Task brief
The data that follows must be transcribed in full and exactly, minus the pictures.

(Pictures paired with source code)
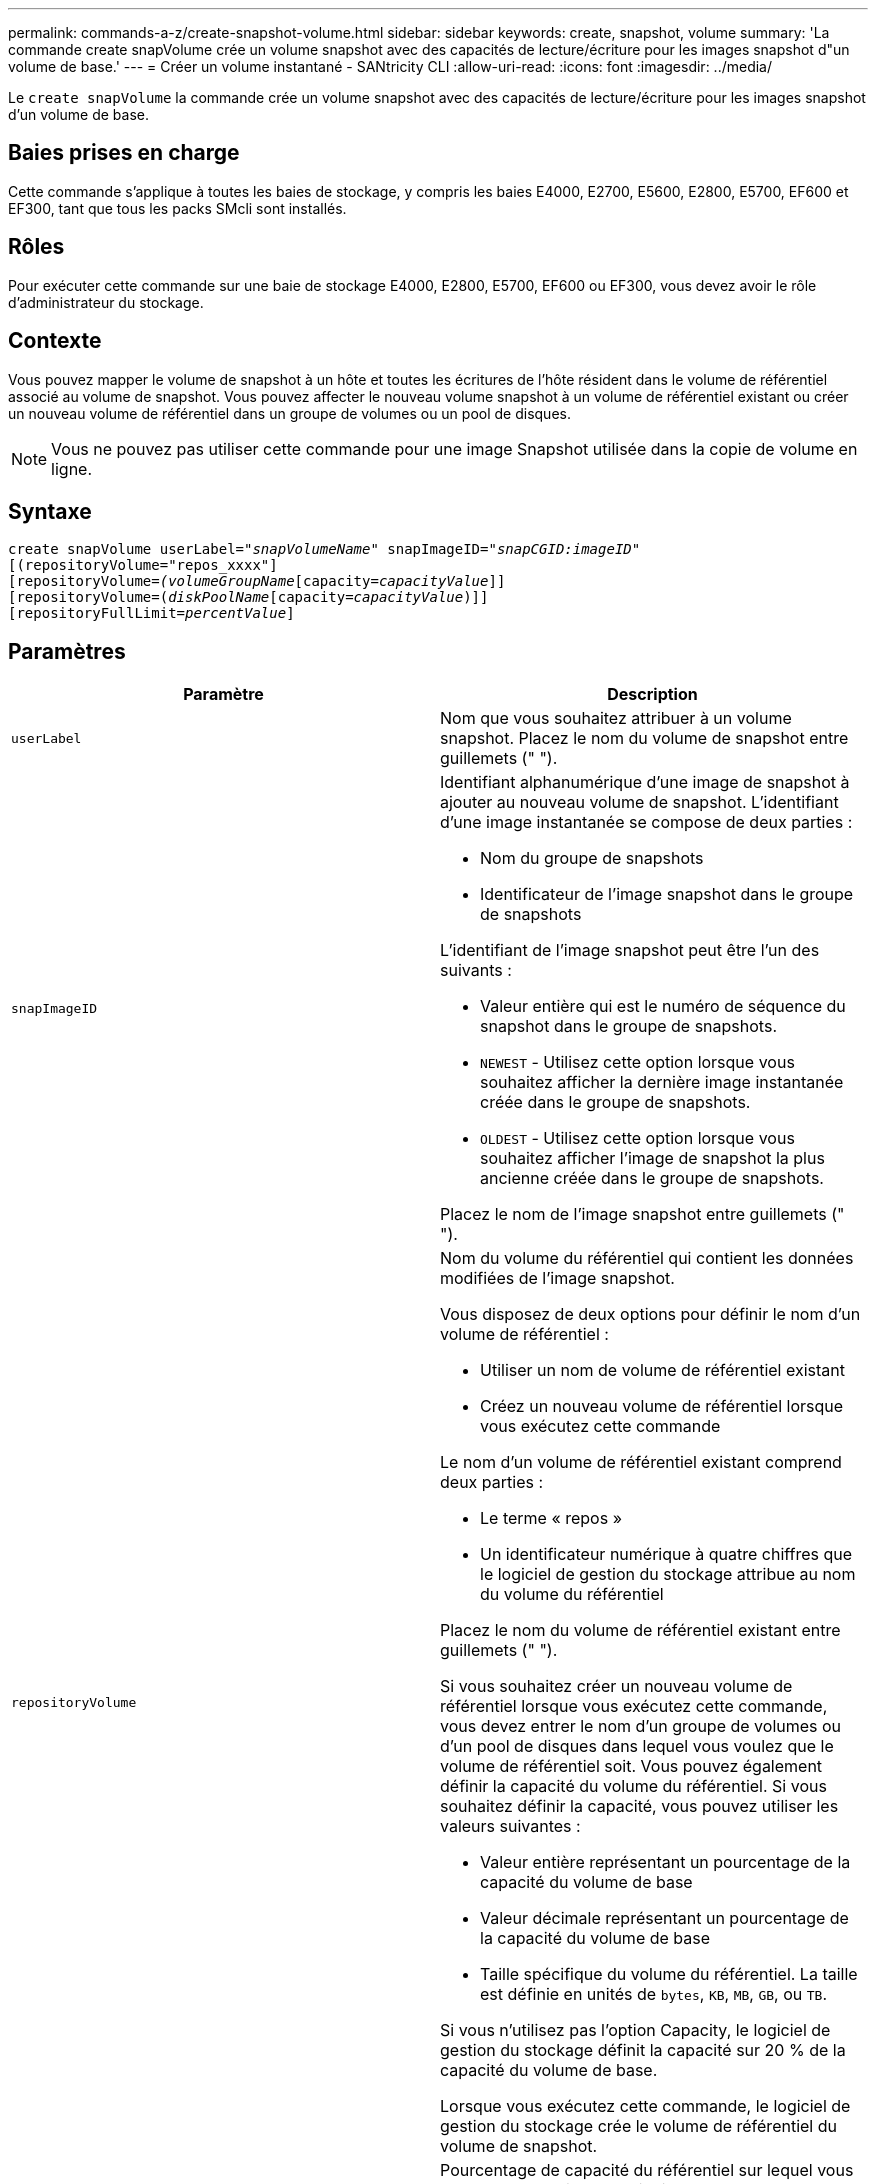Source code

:---
permalink: commands-a-z/create-snapshot-volume.html 
sidebar: sidebar 
keywords: create, snapshot, volume 
summary: 'La commande create snapVolume crée un volume snapshot avec des capacités de lecture/écriture pour les images snapshot d"un volume de base.' 
---
= Créer un volume instantané - SANtricity CLI
:allow-uri-read: 
:icons: font
:imagesdir: ../media/


[role="lead"]
Le `create snapVolume` la commande crée un volume snapshot avec des capacités de lecture/écriture pour les images snapshot d'un volume de base.



== Baies prises en charge

Cette commande s'applique à toutes les baies de stockage, y compris les baies E4000, E2700, E5600, E2800, E5700, EF600 et EF300, tant que tous les packs SMcli sont installés.



== Rôles

Pour exécuter cette commande sur une baie de stockage E4000, E2800, E5700, EF600 ou EF300, vous devez avoir le rôle d'administrateur du stockage.



== Contexte

Vous pouvez mapper le volume de snapshot à un hôte et toutes les écritures de l'hôte résident dans le volume de référentiel associé au volume de snapshot. Vous pouvez affecter le nouveau volume snapshot à un volume de référentiel existant ou créer un nouveau volume de référentiel dans un groupe de volumes ou un pool de disques.

[NOTE]
====
Vous ne pouvez pas utiliser cette commande pour une image Snapshot utilisée dans la copie de volume en ligne.

====


== Syntaxe

[source, cli, subs="+macros"]
----
create snapVolume userLabel=pass:quotes[_"snapVolumeName_" snapImageID="_snapCGID:imageID_"]
[(repositoryVolume="repos_xxxx"]
[repositoryVolume=pass:quotes[_(volumeGroupName_]pass:quotes[[capacity=_capacityValue_]]]
[repositoryVolume=pass:quotes[(_diskPoolName_]pass:quotes[[capacity=_capacityValue_])]]
[repositoryFullLimit=pass:quotes[_percentValue_]]
----


== Paramètres

|===
| Paramètre | Description 


 a| 
`userLabel`
 a| 
Nom que vous souhaitez attribuer à un volume snapshot. Placez le nom du volume de snapshot entre guillemets (" ").



 a| 
`snapImageID`
 a| 
Identifiant alphanumérique d'une image de snapshot à ajouter au nouveau volume de snapshot. L'identifiant d'une image instantanée se compose de deux parties :

* Nom du groupe de snapshots
* Identificateur de l'image snapshot dans le groupe de snapshots


L'identifiant de l'image snapshot peut être l'un des suivants :

* Valeur entière qui est le numéro de séquence du snapshot dans le groupe de snapshots.
* `NEWEST` - Utilisez cette option lorsque vous souhaitez afficher la dernière image instantanée créée dans le groupe de snapshots.
* `OLDEST` - Utilisez cette option lorsque vous souhaitez afficher l'image de snapshot la plus ancienne créée dans le groupe de snapshots.


Placez le nom de l'image snapshot entre guillemets (" ").



 a| 
`repositoryVolume`
 a| 
Nom du volume du référentiel qui contient les données modifiées de l'image snapshot.

Vous disposez de deux options pour définir le nom d'un volume de référentiel :

* Utiliser un nom de volume de référentiel existant
* Créez un nouveau volume de référentiel lorsque vous exécutez cette commande


Le nom d'un volume de référentiel existant comprend deux parties :

* Le terme « repos »
* Un identificateur numérique à quatre chiffres que le logiciel de gestion du stockage attribue au nom du volume du référentiel


Placez le nom du volume de référentiel existant entre guillemets (" ").

Si vous souhaitez créer un nouveau volume de référentiel lorsque vous exécutez cette commande, vous devez entrer le nom d'un groupe de volumes ou d'un pool de disques dans lequel vous voulez que le volume de référentiel soit. Vous pouvez également définir la capacité du volume du référentiel. Si vous souhaitez définir la capacité, vous pouvez utiliser les valeurs suivantes :

* Valeur entière représentant un pourcentage de la capacité du volume de base
* Valeur décimale représentant un pourcentage de la capacité du volume de base
* Taille spécifique du volume du référentiel. La taille est définie en unités de `bytes`, `KB`, `MB`, `GB`, ou `TB`.


Si vous n'utilisez pas l'option Capacity, le logiciel de gestion du stockage définit la capacité sur 20 % de la capacité du volume de base.

Lorsque vous exécutez cette commande, le logiciel de gestion du stockage crée le volume de référentiel du volume de snapshot.



 a| 
`repositoryFullLimit`
 a| 
Pourcentage de capacité du référentiel sur lequel vous recevez un avertissement indiquant que le volume du référentiel snapshot approche de son plein. Utiliser des valeurs entières. Par exemple, une valeur de 70 signifie 70 %. La valeur par défaut est 75.

|===


== Remarques

Vous pouvez utiliser n'importe quelle combinaison de caractères alphanumériques, de traits de soulignement (_), de traits d'Union (-) et de livres (#) pour les noms. Les noms peuvent comporter un maximum de 30 caractères.

L'identificateur d'une image snapshot comporte deux parties séparées par deux points (:) :

* Nom du groupe de snapshots
* Identifiant de l'image snapshot


Par exemple, si vous souhaitez créer un volume snapshot nommé snapData1 en utilisant l'image snapshot la plus récente d'un groupe de snapshots dont le nom est snapGroup1 avec une limite de remplissage maximale de 80 % pour le volume de référentiel, utilisez la commande suivante :

[listing]
----
create snapVolume userLabel="snapData1" snapImageID="snapGroup1:newest"
repositoryVolume="repos_1234" repositoryFullLimit=80;
----
L'identifiant du volume de référentiel est automatiquement créé par le logiciel de gestion du stockage et le micrologiciel lorsque vous créez un nouveau groupe de snapshots. Vous ne pouvez pas renommer le volume du référentiel car le fait de renommer le volume du référentiel interrompt la liaison avec les images de snapshot.



== Niveau minimal de firmware

7.83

Solution to the problem
Source code

:---
permalink: commands-a-z/create-snapshot-volume.html 
sidebar: sidebar 
keywords: create, snapshot, volume 
summary: 'La commande create snapVolume crée un volume snapshot avec des capacités de lecture/écriture pour les images snapshot d"un volume de base.' 
---
= Créer un volume instantané - SANtricity CLI
:allow-uri-read: 
:icons: font
:imagesdir: ../media/


[role="lead"]
Le `create snapVolume` la commande crée un volume snapshot avec des capacités de lecture/écriture pour les images snapshot d'un volume de base.



== Baies prises en charge

Cette commande s'applique à toutes les baies de stockage, y compris les baies E4000, E2700, E5600, E2800, E5700, EF600 et EF300, tant que tous les packs SMcli sont installés.



== Rôles

Pour exécuter cette commande sur une baie de stockage E4000, E2800, E5700, EF600 ou EF300, vous devez avoir le rôle d'administrateur du stockage.



== Contexte

Vous pouvez mapper le volume de snapshot à un hôte et toutes les écritures de l'hôte résident dans le volume de référentiel associé au volume de snapshot. Vous pouvez affecter le nouveau volume snapshot à un volume de référentiel existant ou créer un nouveau volume de référentiel dans un groupe de volumes ou un pool de disques.

[NOTE]
====
Vous ne pouvez pas utiliser cette commande pour une image Snapshot utilisée dans la copie de volume en ligne.

====


== Syntaxe

[source, cli, subs="+macros"]
----
create snapVolume userLabel=pass:quotes[_"snapVolumeName_" snapImageID="_snapCGID:imageID_"]
[(repositoryVolume="repos_xxxx"]
[repositoryVolume=pass:quotes[_(volumeGroupName_]pass:quotes[[capacity=_capacityValue_]]]
[repositoryVolume=pass:quotes[(_diskPoolName_]pass:quotes[[capacity=_capacityValue_])]]
[repositoryFullLimit=pass:quotes[_percentValue_]]
----


== Paramètres

|===
| Paramètre | Description 


 a| 
`userLabel`
 a| 
Nom que vous souhaitez attribuer à un volume snapshot. Placez le nom du volume de snapshot entre guillemets (" ").



 a| 
`snapImageID`
 a| 
Identifiant alphanumérique d'une image de snapshot à ajouter au nouveau volume de snapshot. L'identifiant d'une image instantanée se compose de deux parties :

* Nom du groupe de snapshots
* Identificateur de l'image snapshot dans le groupe de snapshots


L'identifiant de l'image snapshot peut être l'un des suivants :

* Valeur entière qui est le numéro de séquence du snapshot dans le groupe de snapshots.
* `NEWEST` - Utilisez cette option lorsque vous souhaitez afficher la dernière image instantanée créée dans le groupe de snapshots.
* `OLDEST` - Utilisez cette option lorsque vous souhaitez afficher l'image de snapshot la plus ancienne créée dans le groupe de snapshots.


Placez le nom de l'image snapshot entre guillemets (" ").



 a| 
`repositoryVolume`
 a| 
Nom du volume du référentiel qui contient les données modifiées de l'image snapshot.

Vous disposez de deux options pour définir le nom d'un volume de référentiel :

* Utiliser un nom de volume de référentiel existant
* Créez un nouveau volume de référentiel lorsque vous exécutez cette commande


Le nom d'un volume de référentiel existant comprend deux parties :

* Le terme « repos »
* Un identificateur numérique à quatre chiffres que le logiciel de gestion du stockage attribue au nom du volume du référentiel


Placez le nom du volume de référentiel existant entre guillemets (" ").

Si vous souhaitez créer un nouveau volume de référentiel lorsque vous exécutez cette commande, vous devez entrer le nom d'un groupe de volumes ou d'un pool de disques dans lequel vous voulez que le volume de référentiel soit. Vous pouvez également définir la capacité du volume du référentiel. Si vous souhaitez définir la capacité, vous pouvez utiliser les valeurs suivantes :

* Valeur entière représentant un pourcentage de la capacité du volume de base
* Valeur décimale représentant un pourcentage de la capacité du volume de base
* Taille spécifique du volume du référentiel. La taille est définie en unités de `bytes`, `KB`, `MB`, `GB`, ou `TB`.


Si vous n'utilisez pas l'option Capacity, le logiciel de gestion du stockage définit la capacité sur 20 % de la capacité du volume de base.

Lorsque vous exécutez cette commande, le logiciel de gestion du stockage crée le volume de référentiel du volume de snapshot.



 a| 
`repositoryFullLimit`
 a| 
Pourcentage de capacité du référentiel sur lequel vous recevez un avertissement indiquant que le volume du référentiel snapshot approche de son plein. Utiliser des valeurs entières. Par exemple, une valeur de 70 signifie 70 %. La valeur par défaut est 75.

|===


== Remarques

Vous pouvez utiliser n'importe quelle combinaison de caractères alphanumériques, de traits de soulignement (_), de traits d'Union (-) et de livres (#) pour les noms. Les noms peuvent comporter un maximum de 30 caractères.

L'identificateur d'une image snapshot comporte deux parties séparées par deux points (:) :

* Nom du groupe de snapshots
* Identifiant de l'image snapshot


Par exemple, si vous souhaitez créer un volume snapshot nommé snapData1 en utilisant l'image snapshot la plus récente d'un groupe de snapshots dont le nom est snapGroup1 avec une limite de remplissage maximale de 80 % pour le volume de référentiel, utilisez la commande suivante :

[listing]
----
create snapVolume userLabel="snapData1" snapImageID="snapGroup1:newest"
repositoryVolume="repos_1234" repositoryFullLimit=80;
----
L'identifiant du volume de référentiel est automatiquement créé par le logiciel de gestion du stockage et le micrologiciel lorsque vous créez un nouveau groupe de snapshots. Vous ne pouvez pas renommer le volume du référentiel car le fait de renommer le volume du référentiel interrompt la liaison avec les images de snapshot.



== Niveau minimal de firmware

7.83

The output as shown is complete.